Der Richtlinienvorschlag zur "Portabilität ergänzender Rentenansprüche" der Kommission sieht vor, dass Unionsbürger, die den Arbeitsplatz und das Land wechseln, ihre Betriebsrentenansprüche nicht verlieren.
Der vorliegende Vorschlag zielt darauf ab, durch geltende Bestimmungen der Zusatzrentensysteme bedingte Mobilitätshindernisse innerhalb der Mitgliedstaaten und zwischen diesen abzubauen. Konkret bestehen derartige Hindernisse bei den Bedingungen für den Erwerb von Rentenansprüchen (wie unterschiedliche Wartezeiten bis zum Anspruchserwerb), bei der Wahrung ruhender Rentenansprüche (wie fortschreitender Wertverlust der Rentenansprüche) und bei der Übertragbarkeit erworbener Ansprüche. Weiterhin will der Vorschlag bewirken, dass die Arbeitnehmer besser über die Folgen der Mobilität für die Zusatzrentenansprüche aufgeklärt werden.

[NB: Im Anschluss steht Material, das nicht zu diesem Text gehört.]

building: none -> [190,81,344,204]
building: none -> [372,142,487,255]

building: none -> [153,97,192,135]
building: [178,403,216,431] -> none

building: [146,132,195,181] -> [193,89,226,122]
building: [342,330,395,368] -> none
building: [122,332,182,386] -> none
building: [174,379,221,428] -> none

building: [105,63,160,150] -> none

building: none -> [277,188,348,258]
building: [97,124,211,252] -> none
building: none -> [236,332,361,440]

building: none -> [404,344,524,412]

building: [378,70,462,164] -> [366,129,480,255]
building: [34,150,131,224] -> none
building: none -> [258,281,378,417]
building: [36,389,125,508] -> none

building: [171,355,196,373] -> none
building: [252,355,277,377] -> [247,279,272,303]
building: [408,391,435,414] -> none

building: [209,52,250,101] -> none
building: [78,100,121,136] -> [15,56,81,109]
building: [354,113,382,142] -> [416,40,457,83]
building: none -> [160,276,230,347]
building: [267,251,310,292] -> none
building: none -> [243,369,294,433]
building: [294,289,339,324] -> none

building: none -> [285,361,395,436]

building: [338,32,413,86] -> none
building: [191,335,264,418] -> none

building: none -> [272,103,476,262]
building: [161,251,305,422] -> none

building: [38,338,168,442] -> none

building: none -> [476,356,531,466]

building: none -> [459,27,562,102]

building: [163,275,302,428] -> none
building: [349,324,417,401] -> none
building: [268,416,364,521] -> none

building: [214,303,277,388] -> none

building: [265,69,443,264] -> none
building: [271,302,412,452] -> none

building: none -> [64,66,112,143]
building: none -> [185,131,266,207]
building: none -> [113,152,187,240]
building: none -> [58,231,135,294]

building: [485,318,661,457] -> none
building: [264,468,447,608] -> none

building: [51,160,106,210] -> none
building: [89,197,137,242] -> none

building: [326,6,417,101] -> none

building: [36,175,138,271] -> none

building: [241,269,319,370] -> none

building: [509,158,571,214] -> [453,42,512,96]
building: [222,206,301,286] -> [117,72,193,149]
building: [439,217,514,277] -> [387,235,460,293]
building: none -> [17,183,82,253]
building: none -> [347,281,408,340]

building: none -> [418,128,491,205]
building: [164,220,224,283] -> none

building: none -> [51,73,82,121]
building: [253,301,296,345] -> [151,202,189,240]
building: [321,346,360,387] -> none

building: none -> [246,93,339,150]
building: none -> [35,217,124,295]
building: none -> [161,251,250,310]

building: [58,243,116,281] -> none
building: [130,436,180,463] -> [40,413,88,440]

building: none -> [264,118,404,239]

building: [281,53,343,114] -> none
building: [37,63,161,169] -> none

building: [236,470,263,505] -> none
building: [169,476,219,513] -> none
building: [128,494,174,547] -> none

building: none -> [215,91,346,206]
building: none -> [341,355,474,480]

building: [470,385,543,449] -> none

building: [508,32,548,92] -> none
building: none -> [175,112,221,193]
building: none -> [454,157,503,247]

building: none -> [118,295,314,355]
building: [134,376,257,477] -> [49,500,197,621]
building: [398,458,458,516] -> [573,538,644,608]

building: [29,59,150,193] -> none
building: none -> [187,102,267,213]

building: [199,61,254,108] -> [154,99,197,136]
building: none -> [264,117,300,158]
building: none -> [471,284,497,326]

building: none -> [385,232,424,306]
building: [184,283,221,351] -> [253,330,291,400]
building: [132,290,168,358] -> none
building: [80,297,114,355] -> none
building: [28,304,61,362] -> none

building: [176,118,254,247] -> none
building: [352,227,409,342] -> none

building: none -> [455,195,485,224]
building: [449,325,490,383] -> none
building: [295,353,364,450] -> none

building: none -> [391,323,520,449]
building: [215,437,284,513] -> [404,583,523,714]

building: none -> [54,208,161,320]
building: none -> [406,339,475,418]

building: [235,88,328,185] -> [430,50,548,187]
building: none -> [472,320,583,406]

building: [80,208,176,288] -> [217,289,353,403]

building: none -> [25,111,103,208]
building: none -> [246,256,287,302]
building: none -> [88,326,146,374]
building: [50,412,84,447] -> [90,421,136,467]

Der Kommissionsvorschlag betrifft nur jene Renten, die im Zusammenhang mit dem Arbeitsplatz stehen (Betriebsrenten) - Rechtsvorschriften, die die Übertragung der staatlichen (gesetzlichen) Renten ermöglichen, bestehen im Rahmen des Gemeinschaftsrechts schon seit über 30 Jahren. Auch steuerliche oder die Indexierung von Renten betreffende Fragen sind nicht Gegenstand des Vorschlags.